Text
┄┄┄┄┄┄┄┄┄┄

Okay, so let me repeat,

smp_init_cpus() [arch/arm64/kernel/smp.c]
acpi_table_parse_madt() [drivers/acpi/tables.c]
acpi_parse_gic_cpu_interface() [arch/arm64/kernel/smp.c]
acpi_map_gic_cpu_interface() [arch/arm64/kernel/smp.c]
early_map_cpu_to_node() [arch/arm64/mm/numa.c]

We have acpi_map_gic_cpu_interface() being called for each GICC
structure in the MADT (signature "APIC"). This function is supposed to
set up a number of things for the CPU found, including its association
with a NUMA node. This should happen even if we have only one node (no
SRAT), and it should happen for CPU#0 as well.

acpi_map_gic_cpu_interface() uses the global variable "cpu_count" like
this:
(a) on input, it is the number of CPUs found previously, that is, the
logical identifier of the CPU being added presently,
(b) on output, it is bumped by one, if the CPU got added / parsed
correctly,
(c) in-between, we have expressions like:

> if (is_mpidr_duplicate(cpu_count, hwid)) {
> pr_err("duplicate CPU MPIDR 0x%llx in MADT\n", hwid);
> return;
> }

and

> if (cpu_count >= NR_CPUS)
> return;

(note: this implies that NR_CPUS is an exclusive limit)

┄┄┄┄┄┄┄┄┄┄

(Point correspondence tracking data)

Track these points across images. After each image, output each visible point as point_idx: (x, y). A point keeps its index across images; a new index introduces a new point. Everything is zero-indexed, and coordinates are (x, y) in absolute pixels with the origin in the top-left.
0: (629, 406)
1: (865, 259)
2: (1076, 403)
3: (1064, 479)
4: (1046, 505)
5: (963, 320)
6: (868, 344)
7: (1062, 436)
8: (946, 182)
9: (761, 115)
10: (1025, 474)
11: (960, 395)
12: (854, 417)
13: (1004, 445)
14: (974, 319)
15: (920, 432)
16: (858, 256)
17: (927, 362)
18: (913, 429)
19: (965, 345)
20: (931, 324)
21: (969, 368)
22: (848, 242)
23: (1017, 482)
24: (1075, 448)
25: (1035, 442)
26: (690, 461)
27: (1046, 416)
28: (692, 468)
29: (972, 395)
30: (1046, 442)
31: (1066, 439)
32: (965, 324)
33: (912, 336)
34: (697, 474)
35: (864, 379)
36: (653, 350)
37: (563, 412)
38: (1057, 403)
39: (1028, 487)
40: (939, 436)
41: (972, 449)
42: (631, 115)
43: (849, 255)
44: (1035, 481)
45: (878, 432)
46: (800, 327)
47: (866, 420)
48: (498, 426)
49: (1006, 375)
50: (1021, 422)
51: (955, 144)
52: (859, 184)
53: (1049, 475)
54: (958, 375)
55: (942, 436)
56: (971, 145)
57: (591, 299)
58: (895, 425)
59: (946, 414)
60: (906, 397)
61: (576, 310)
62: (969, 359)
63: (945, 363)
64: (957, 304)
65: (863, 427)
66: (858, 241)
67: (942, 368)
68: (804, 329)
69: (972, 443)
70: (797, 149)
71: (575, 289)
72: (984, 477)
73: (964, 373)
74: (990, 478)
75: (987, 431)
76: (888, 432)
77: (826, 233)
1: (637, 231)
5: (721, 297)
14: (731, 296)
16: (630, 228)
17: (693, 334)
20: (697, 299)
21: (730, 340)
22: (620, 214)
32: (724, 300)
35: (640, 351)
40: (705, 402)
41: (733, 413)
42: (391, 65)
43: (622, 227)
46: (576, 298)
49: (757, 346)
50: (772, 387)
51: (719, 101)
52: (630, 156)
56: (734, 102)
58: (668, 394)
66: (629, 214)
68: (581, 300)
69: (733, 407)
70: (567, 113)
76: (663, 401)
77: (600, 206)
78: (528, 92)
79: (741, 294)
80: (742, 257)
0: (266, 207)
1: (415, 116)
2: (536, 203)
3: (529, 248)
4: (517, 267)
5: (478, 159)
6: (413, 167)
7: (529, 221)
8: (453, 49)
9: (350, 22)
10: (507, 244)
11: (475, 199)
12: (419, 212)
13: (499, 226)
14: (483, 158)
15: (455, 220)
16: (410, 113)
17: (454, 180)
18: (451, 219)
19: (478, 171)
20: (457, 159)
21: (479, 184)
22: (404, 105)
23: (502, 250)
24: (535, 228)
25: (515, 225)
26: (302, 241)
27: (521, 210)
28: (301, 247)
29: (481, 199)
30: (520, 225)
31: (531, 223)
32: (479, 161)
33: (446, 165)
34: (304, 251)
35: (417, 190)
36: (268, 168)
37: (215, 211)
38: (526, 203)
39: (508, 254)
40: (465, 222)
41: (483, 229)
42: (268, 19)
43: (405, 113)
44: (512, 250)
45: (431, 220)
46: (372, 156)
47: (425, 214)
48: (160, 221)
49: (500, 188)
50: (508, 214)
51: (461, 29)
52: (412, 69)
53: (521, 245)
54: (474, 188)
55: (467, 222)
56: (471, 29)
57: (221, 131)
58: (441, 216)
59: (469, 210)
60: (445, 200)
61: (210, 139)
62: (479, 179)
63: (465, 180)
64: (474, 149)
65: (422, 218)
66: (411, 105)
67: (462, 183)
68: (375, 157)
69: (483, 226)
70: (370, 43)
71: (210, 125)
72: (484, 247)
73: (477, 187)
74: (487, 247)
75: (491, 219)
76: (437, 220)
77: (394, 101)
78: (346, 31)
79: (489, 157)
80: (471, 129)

┄┄┄┄┄┄┄┄┄┄

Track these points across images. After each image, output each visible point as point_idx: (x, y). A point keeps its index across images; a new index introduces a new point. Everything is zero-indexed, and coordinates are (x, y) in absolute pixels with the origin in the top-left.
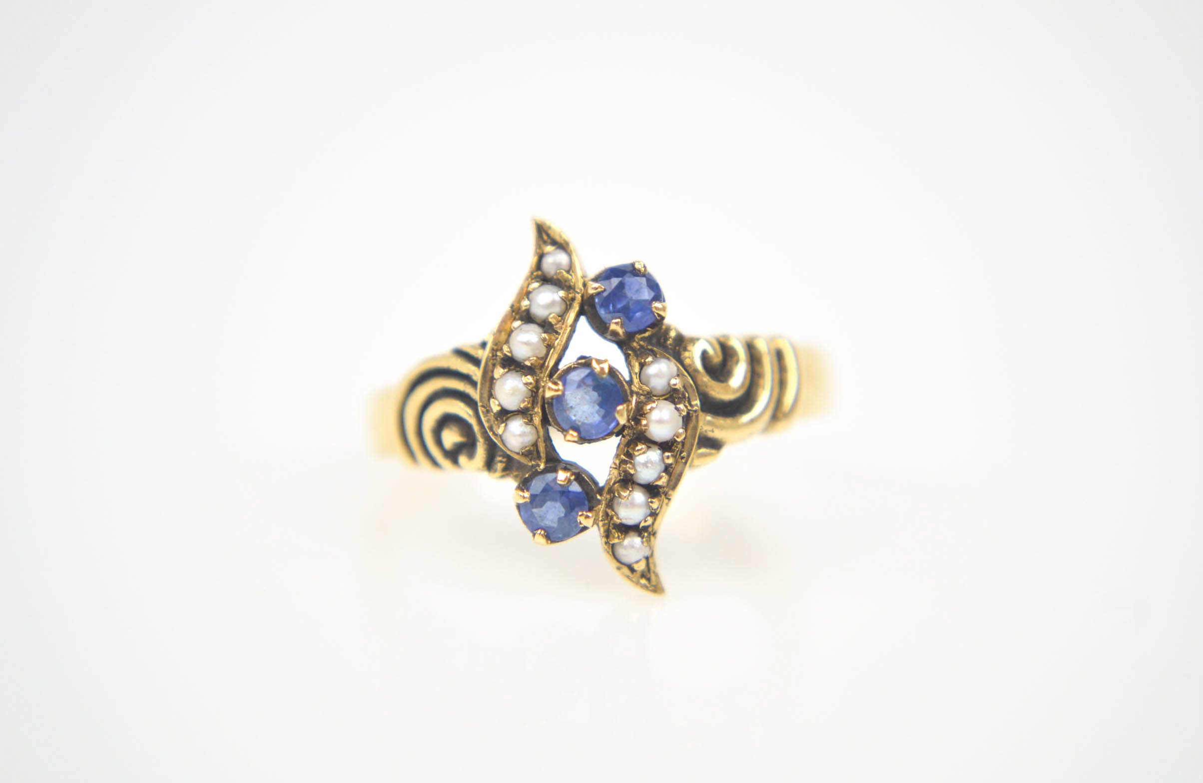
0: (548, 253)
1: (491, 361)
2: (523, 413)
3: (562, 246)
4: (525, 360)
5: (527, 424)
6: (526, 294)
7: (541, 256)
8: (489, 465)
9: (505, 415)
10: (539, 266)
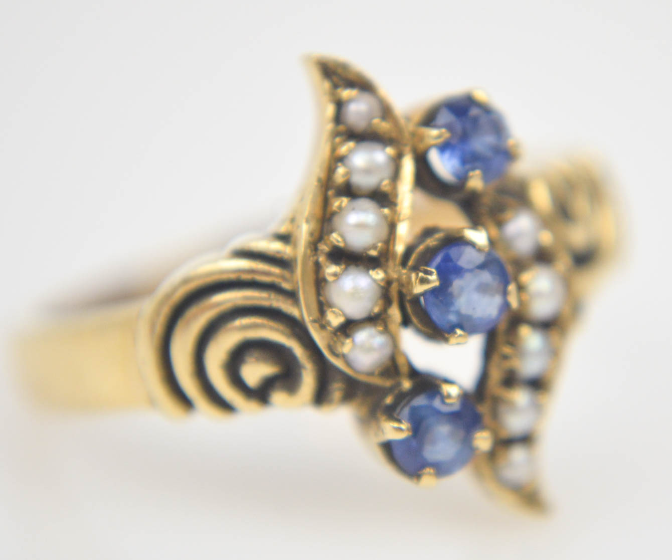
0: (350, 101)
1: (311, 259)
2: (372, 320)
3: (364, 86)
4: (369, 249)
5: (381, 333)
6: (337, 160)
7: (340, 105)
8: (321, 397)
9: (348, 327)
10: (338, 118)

┄┄┄┄┄┄┄┄┄┄

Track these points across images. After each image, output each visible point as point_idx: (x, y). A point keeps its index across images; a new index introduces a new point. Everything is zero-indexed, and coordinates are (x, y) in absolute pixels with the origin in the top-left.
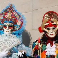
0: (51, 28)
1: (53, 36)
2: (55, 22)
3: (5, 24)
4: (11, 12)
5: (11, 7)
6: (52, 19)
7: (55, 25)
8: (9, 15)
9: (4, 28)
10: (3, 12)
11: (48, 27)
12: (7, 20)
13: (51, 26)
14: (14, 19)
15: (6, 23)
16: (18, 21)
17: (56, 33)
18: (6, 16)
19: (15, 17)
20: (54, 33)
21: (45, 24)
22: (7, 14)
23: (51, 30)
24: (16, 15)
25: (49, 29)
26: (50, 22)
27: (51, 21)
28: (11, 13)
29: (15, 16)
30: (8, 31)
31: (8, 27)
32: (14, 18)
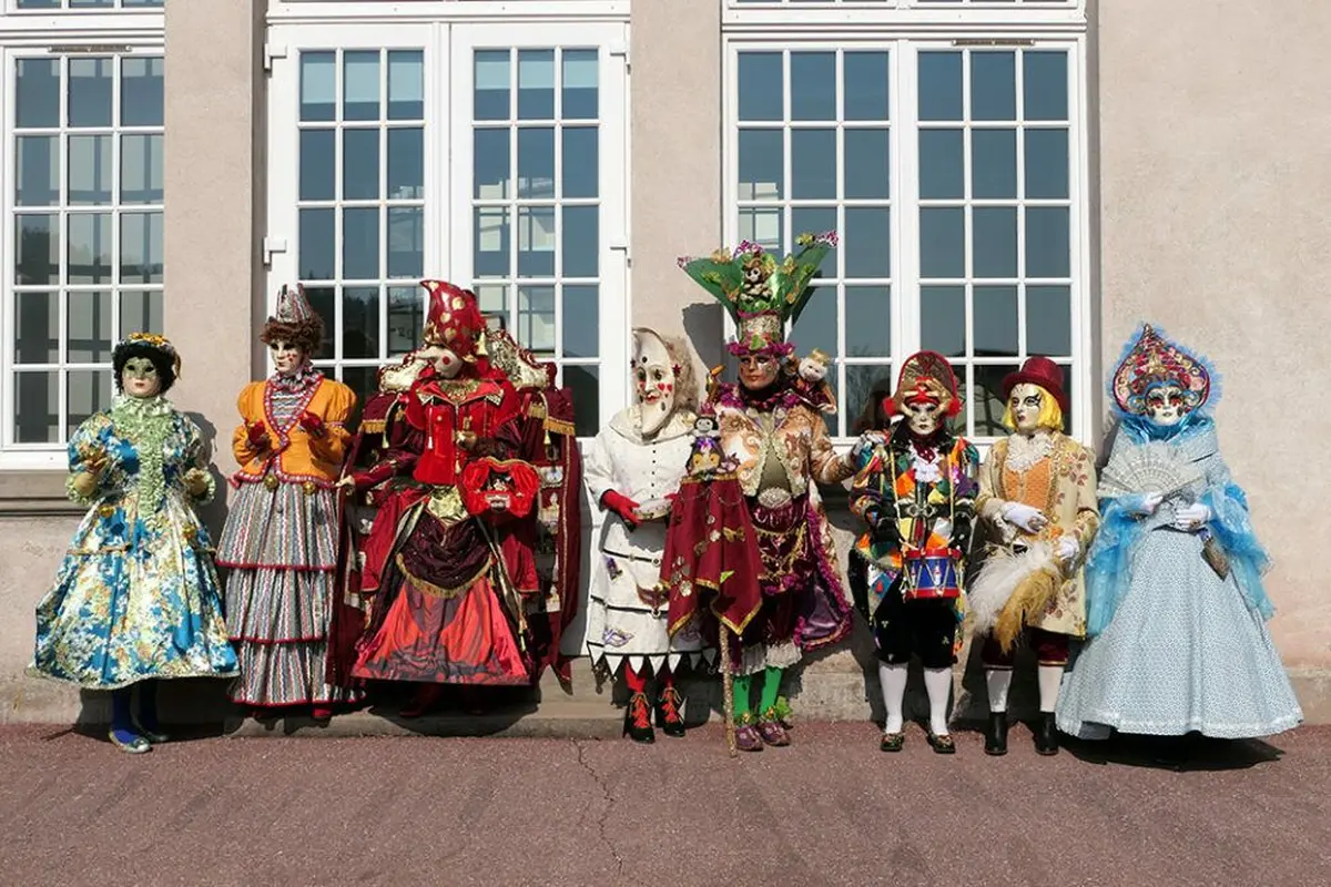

┄┄┄┄┄┄┄┄┄┄

Activity
Please extend the text on acpi_map_gic_cpu_interface() and cpu_count, picking up right after its last line. The material above has no connection to the text on the CPU setup code.

Task result
and -- importantly --

> /* map the logical cpu id to cpu MPIDR */
> cpu_logical_map(cpu_count) = hwid;

and -- even more importantly --

> early_map_cpu_to_node(cpu_count, acpi_numa_get_nid(cpu_count, hwid));

A whole bunch of stuff seems to be wrong with this, when we try to
interpret it for CPU#0. Such as:

(1) the global variable "cpu_count" is initialized to one, not zero.
This dates back to the following commit:

> commit 0f0783365cbb7ec13a8f02198f6e1a146d94a5a9
> Author: Lorenzo Pieralisi <lorenzo.pieralisi@xxxxxxx>
> Date: Wed May 13 14:12:47 2015 +0100
>
> ARM64: kernel: unify ACPI and DT cpus initialization

It means that none of the above checks and assignments will be performed
for CPU#0.

It also means that should we actually find NR_CPUs CPUs, the last one
will be rejected, because at that point, cpu_count will equal NR_CPUs
*on input*.

(2) On arm64, cpu_logical_map() is implemented like this
[arch/arm64/include/asm/smp_plat.h]:

> /*
> * Logical CPU mapping.
> */
> extern u64 __cpu_logical_map[NR_CPUS];
> #define cpu_logical_map(cpu) __cpu_logical_map[cpu]

So this is the declaration. The definition is back in
"arch/arm64/kernel/setup.c":

> u64 __cpu_logical_map[NR_CPUS] = { [0 ... NR_CPUS-1] = INVALID_HWID };

where INVALID_HWID is ULONG_MAX.

This implies that

> /* map the logical cpu id to cpu MPIDR */
> cpu_logical_map(cpu_count) = hwid;

will never store a hwid different from INVALID_HWID to
__cpu_logical_map[0], because "cpu_count" -- the offset into that array,
for the assignment -- is never zero.

(3) early_map_cpu_to_node() will never set cpu_to_node_map[0] to any
NUMA node ID.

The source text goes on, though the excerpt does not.